Former Republican lobbyist David Jolly prevailed in a March 12 special election in Florida's 13th Congressional District, a swing district victory many political observers are calling a bellwether for the November mid-term elections. The prime issue of contention in the race between Jolly and Democrat Alex Sink was President Obama's signature healthcare law, usually called “ObamaCare.”
Jolly is an establishment GOP favorite who prevailed with a plurality in a three-way GOP primary, and he will replace 42-year veteran Representative C.W. “Bill” Young, a Republican who died of cancer on October 18 last year. Young was reelected from the grave with 57 percent of the vote in the November election, while Jolly received a 49 percent to 46 percent victory over Democratic nominee Alex Sink. A libertarian candidate took the rest of the vote. Jolly's victory comes despite the unappealing nature of the candidate. Josh Kraushaar of the National Journal reported on March 11 that “Jolly's background was about as unfavorable as it gets — a Washington influence-peddler.” Jolly had been a Capitol Hill staffer and Washington, D.C. lobbyist who campaigned on establishment Republican issues that mirrored Mitt Romney's unsuccessful presidential run: vaguely worded platitudes against spending, opposition to ObamaCare, and a strong affirmation of the military-industrial complex.

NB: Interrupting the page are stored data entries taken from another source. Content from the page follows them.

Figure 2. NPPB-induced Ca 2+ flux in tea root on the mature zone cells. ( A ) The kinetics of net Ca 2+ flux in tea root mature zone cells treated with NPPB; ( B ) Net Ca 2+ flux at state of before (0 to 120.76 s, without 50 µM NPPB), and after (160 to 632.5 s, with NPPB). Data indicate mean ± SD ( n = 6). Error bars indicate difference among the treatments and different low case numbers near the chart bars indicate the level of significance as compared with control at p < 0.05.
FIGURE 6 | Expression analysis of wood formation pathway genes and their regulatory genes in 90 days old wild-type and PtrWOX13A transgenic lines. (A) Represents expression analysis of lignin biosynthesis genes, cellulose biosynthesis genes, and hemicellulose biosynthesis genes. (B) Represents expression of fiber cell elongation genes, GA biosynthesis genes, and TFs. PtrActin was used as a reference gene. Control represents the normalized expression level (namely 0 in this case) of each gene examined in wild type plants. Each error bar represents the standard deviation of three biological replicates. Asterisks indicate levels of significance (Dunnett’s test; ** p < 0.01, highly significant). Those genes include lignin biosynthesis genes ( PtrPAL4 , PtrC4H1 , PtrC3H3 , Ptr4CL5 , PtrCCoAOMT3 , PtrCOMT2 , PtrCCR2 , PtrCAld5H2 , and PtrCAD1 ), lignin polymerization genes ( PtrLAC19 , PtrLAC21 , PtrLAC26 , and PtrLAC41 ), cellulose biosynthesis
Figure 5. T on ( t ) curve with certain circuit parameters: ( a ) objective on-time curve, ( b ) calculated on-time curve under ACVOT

Jolly's campaign website “issues” page posited that “Pinellas County and the Bay area are blessed to be home to the ‘national security triangle’ — a combination of active duty military and Coast Guard installations, veterans and industry. We must fight to maintain our local and regional military installations upon which so many jobs rely, and we must protect and grow the strong presence of defense, manufacturing and high technology jobs that ultimately provide for the security for our nation.” Other than an affirmation of the right to keep and bear arms, Jolly's “issues” page was silent about civil liberties issues, such as surveillance of American citizens by the NSA.

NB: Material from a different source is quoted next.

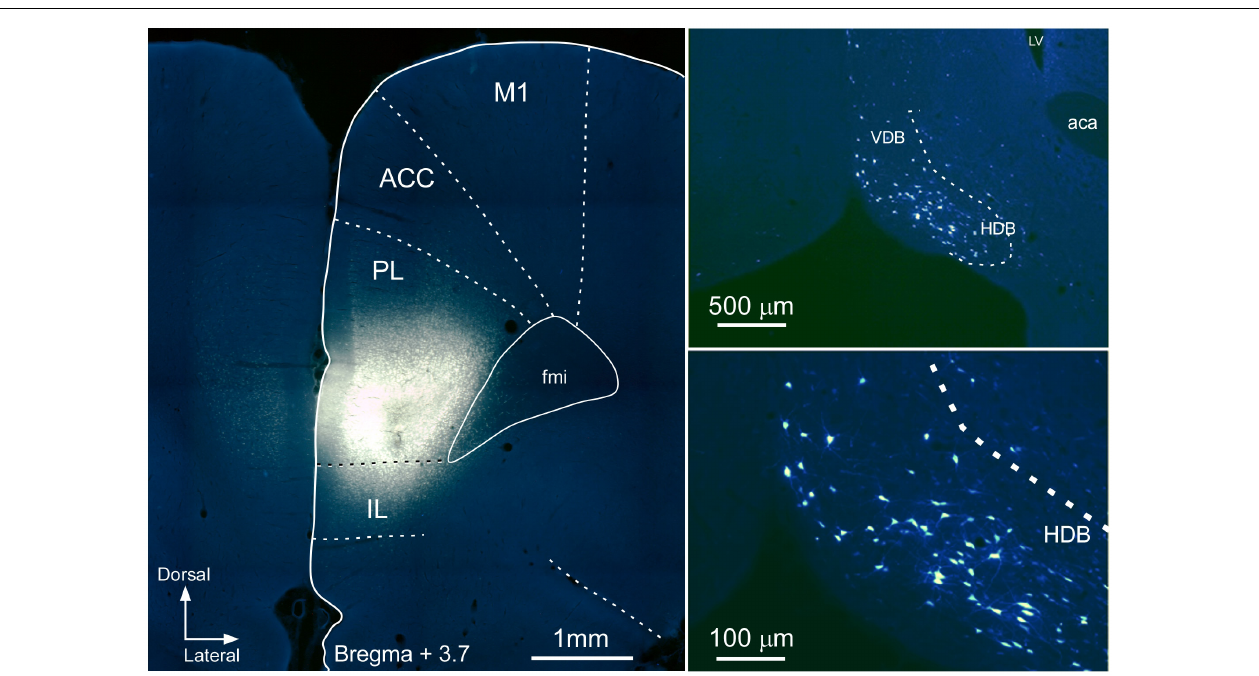
FIGURE 8 | Microphotograph of a coronal section at Bregma +3.72 mm showing the location of the FG injection in PL/IL cortices (Left) . Microphotographs at different magnifications of FG labeled neurons in HDB (Right) . ACC, anterior cingulate cortex; fmi, corpus callosum forceps; LV, lateral ventricle; M1, primary motor cortex; rest of lettering as in Figure 5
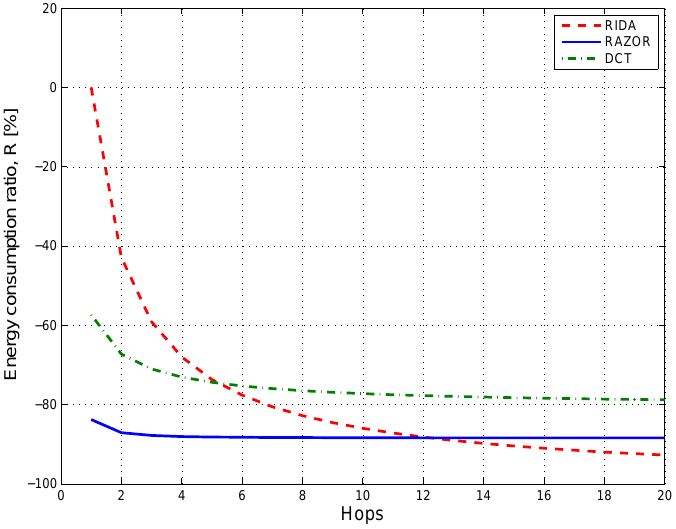
Figure 10. Performance comparison of three data compression solutions: RAZOR (blue solid line), DCT (green dash-dotted line) and RIDA (red dashed line). The three algorithms are compared in terms of the energy consumption ratio, R , varying the number of hops of the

Political observer Stuart Rothenberg labeled the Florida race “The Race Democrats Can’t Afford to Lose” in Roll Call magazine the day before the special election. Rothenberg wrote: “A loss in the competitive March 11 contest would almost certainly be regarded by dispassionate observers as a sign that President Barack Obama could constitute an albatross around the neck of his party’s nominees in November.